How auspicious then, that the very person Anne looked on with apprehension, Pearly found so satisfactory.
Jolting across the prairie, a sapling at the side of the massive trunk that was Frank Schmidt, Pearly’s overflowing heart poured out, the entire trip, in paeans of joy. Everything, it seemed, pleased her.
“Oh, look!” she exclaimed when a hawk soared overhead, when a patch of prairie flowers appeared, when the wind blew the grasses in a magical display of syncopation and synchronization, back and forth, silently, as though swept by a Master’s hand. She sang it when a covey of prairie chickens flew up, almost from under the team’s hooves. She warbled it when the
sun, sinking at last, wrapped itself in folds of pink and silver and rested there on the horizon a while.
“Oh, listen!” she exclaimed when a lark sang, when, at a coulee at lunchtime, a frog croaked unmusically and bees hummed over a bed of blue-eyed grass flourishing daintily at the stream’s edge. She trilled it when, not far from the road, a ground squirrel chattered shrilly, accompanied by a sharp jerk of its tail, and slipped into its burrow.
The stolid, stoic Frank was bemused by her life and liveliness. She was the perfect match for his matter-of-fact, ponderous mind and body. Frank thought slow . . . he moved slow.
Pearly, in turn, was captured by that very deliberateness. While she had a lifetime of uncertainties behind her, he seemed to typify reliability, good substantial values—and, best of all!—staunch Christian virtues.
Hardly able to believe it, at one point she rejoiced, apropos of nothing except perhaps that a four-legged creature—“gopher,” Frank said—scuttled across the road in front of the rig: “Praise God, from whom all blessings flow; praise Him, all creatures here below!”
Immediately Frank responded with, “Praise Him above, ye heavenly host; praise Father, Son, and Holy Ghost!”
It was truly a litany of praise, lifting out over the silence of the prairie as sweetly as though a mighty choir had sung the ancient doxology.
Pearly’s heart within her filled with an exultation over and above that of worship of her Lord. There was an acknowledging of the kindred spirit sitting next to her and a swelling of joy at the revelation. So certain was she, that she never doubted for one minute but what Frank recognized it, as she did.
At the realization of what was unfolding itself between them—as a flower, unresisting to the tug of the sun, uncurls itself fully to scatter its fragrance abroad—so the hearts of Frank Schmidt and Pearly Chapel opened at that moment.
Pearly’s great pansy-purple eyes swung in wonder toward the light-hued but earnest gaze of the young man, now looking at
her with astonishment mingled with awareness.
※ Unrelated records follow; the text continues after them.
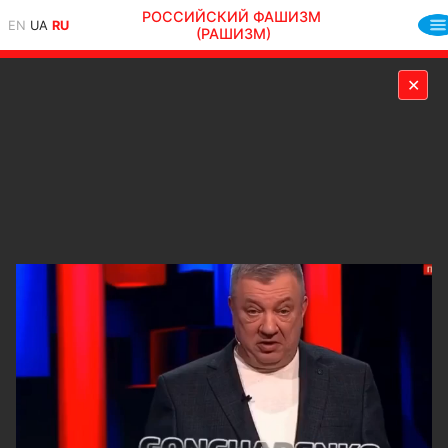
РОССИЙСКИЙ ФАШИЗМ
EN
UA
RU
(РАШИЗМ)
✕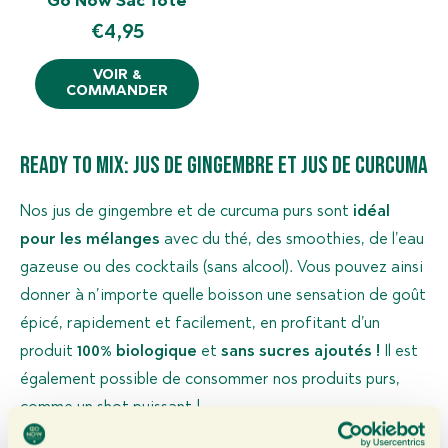
Go Now Sac Tote
€
4,95
VOIR &
COMMANDER
Ready to Mix: Jus de gingembre et jus de curcuma
Nos jus de gingembre et de curcuma purs sont
idéal
pour les mélanges
avec du thé, des smoothies, de l’eau
gazeuse ou des cocktails (sans alcool). Vous pouvez ainsi
donner à n’importe quelle boisson une sensation de goût
épicé, rapidement et facilement, en profitant d’un
produit
100% biologique
et
sans sucres ajoutés !
Il est
également possible de consommer nos produits purs,
comme un shot puissant !
Notre jus de gingembre étant très concentré, c’est vous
Unlearned in the ways of love as they were, simple as they were in all things, and innocent, it never occurred to either of them that anything might be improper, or that it was too soon, or that anyone—man on earth or God above—wouldn’t approve.
Never a word was spoken. But Frank’s hamlike hand reached spontaneously toward Pearly, and her small hand, not yet free of calluses, slipped happily into it.